I think electronic records are a great idea, do not misunderstand. However, I know from experience in working for the government, there are many violations of privacy, look at the example of the I.R.S. Yet, as in Canada, politicians are not forced to live with the problems of their decisions. For example, a friend of mine in Canada needs to wait five months for a surgery involving cataracts. Another friend in Canada was unable to find a physician for father for over a year, he had cancer. However, politicans in Canada would have their medical issues resolved right away in a military or private hospital. Why would a military or private hospital be acceptable for Chairman Obama or Thomas Daschle and not the average citizen, can we say, hypocrisy? If you would like to get into the various hypocrisy of the Democrats, I have a long, long list.

You should pay thousands of dollars in taxes each year, do Thomas Daschle, Charles Rangel, and Timothy Geithner pay what they owe??? If you committed perjury in court, do you believe that you would not be thrown in jail? Bill Clinton committed endless amounts of perjury and he never served a day in jail. If you believe that is a Republican talking point, I have news for you, that was admitted by high priced Democratic attorneys. Do you believe that Ted Kennedy would wait in line for his cancer treatments? The Democrats are the party of “Do as I Say, Not As I Do.”

Mark Moulliet

Seriously. Daschel withdrew his nomination weeks ago and President Obama has talked about why this is important, why it is an economic issue and why each piece is tied to the larger puzzle.

So long as you continue to refer to the President in a way meant to equate to communism you are not being serious or productive. This is not the right forum for partisan polemics and spittle enhanced ranting. Go away.

From 1994:

The Washington Post:

University of Virgina Professor Martha Derthick that said:

“ In many years of studying American social policy, I have never read an official document that seemed so suffused with coercion and political naivete … with its drastic prescriptions for controlling the conduct of state governments, employers, drug manufacturers, doctors, hospitals and you and me."

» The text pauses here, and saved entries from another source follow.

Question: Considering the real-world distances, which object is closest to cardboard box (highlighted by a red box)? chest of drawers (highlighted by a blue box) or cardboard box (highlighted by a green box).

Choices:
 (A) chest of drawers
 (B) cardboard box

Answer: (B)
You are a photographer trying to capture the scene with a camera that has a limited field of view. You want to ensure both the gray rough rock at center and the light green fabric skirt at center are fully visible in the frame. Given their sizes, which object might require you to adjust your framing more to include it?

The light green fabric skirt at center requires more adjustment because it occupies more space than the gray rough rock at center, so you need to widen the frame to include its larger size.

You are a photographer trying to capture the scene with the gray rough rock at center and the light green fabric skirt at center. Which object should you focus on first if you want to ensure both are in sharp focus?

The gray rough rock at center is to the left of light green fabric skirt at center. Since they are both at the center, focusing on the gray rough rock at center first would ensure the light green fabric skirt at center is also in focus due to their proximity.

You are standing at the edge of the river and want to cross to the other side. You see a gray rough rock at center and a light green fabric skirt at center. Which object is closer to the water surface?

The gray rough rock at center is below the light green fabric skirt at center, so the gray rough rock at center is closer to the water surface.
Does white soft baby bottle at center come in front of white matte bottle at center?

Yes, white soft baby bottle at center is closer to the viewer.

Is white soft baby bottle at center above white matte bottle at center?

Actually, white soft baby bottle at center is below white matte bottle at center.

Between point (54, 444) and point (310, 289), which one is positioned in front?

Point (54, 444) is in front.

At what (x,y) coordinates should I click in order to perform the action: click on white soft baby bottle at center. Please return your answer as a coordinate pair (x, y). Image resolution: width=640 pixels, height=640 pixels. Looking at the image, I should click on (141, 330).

Now, you know why we do not trust them.

I don’t believe that it’s regulation, per se, that has caused the increase in cost. Rather, it’s management being added onto medicine by insurance companies or managed care organizations. Regulations protect our safety. That’s exactly why I included the example of the Food & Drug Administration–or you could also add the Consumer Product Safety Commission. Without regulations, we’d still have products on the market like killer lawn darts, cribs with strangulatingly-wide slats, toys painted with lead, etc. The company that knowingly released salmonella-contaminated peanut products to the market had to recall them all (and has now filed for bankruptcy). Would you really rather we didn’t have regulations?!

Years ago in the US, doctors saw patients. Their office staff would do the billing, which was a lot less complex than it is today. Now, insurance companies take a huge cut of US healthcare dollars–far more than in other countries. IMHO, insurance is the wrong model for healthcare anyway. It’s meant to be for catastrophic events, not everyday doctor visits.